Enhancing Object Detection Robustness: Detecting and Restoring Confidence in the Presence of Adversarial Patch Attacks
This addresses robustness in computer vision systems against adversarial attacks, but it is incremental as it applies existing defense methods to a specific model and attack type.
The study tackled adversarial patch attacks on YOLOv5 object detectors by testing defenses like SAC, Inpainting, and Latent Diffusion Models, finding that patches reduced detection confidence by 22.06% and Latent Diffusion restored it by 26.61%, exceeding original levels.
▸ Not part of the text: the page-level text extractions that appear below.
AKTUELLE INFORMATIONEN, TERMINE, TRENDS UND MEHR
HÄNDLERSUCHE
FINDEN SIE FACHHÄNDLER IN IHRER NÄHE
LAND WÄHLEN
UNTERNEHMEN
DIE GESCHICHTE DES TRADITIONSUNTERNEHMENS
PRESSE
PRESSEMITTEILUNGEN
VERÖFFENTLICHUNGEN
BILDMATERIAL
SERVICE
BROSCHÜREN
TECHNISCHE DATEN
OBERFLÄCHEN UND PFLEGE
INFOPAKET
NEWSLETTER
The widespread adoption of computer vision systems has underscored their susceptibility to adversarial attacks, particularly adversarial patch attacks on object detectors. This study evaluates defense mechanisms for the YOLOv5 model against such attacks. Optimized adversarial patches were generated and placed in sensitive image regions, by applying EigenCAM and grid search to determine optimal placement. We tested several defenses, including Segment and Complete (SAC), Inpainting, and Latent Diffusion Models. Our pipeline comprises three main stages: patch application, object detection, and defense analysis. Results indicate that adversarial patches reduce average detection confidence by 22.06\%. Defenses restored confidence levels by 3.45\% (SAC), 5.05\% (Inpainting), and significantly improved them by 26.61\%, which even exceeds the original accuracy levels, when using the Latent Diffusion Model, highlighting its superior effectiveness in mitigating the effects of adversarial patches.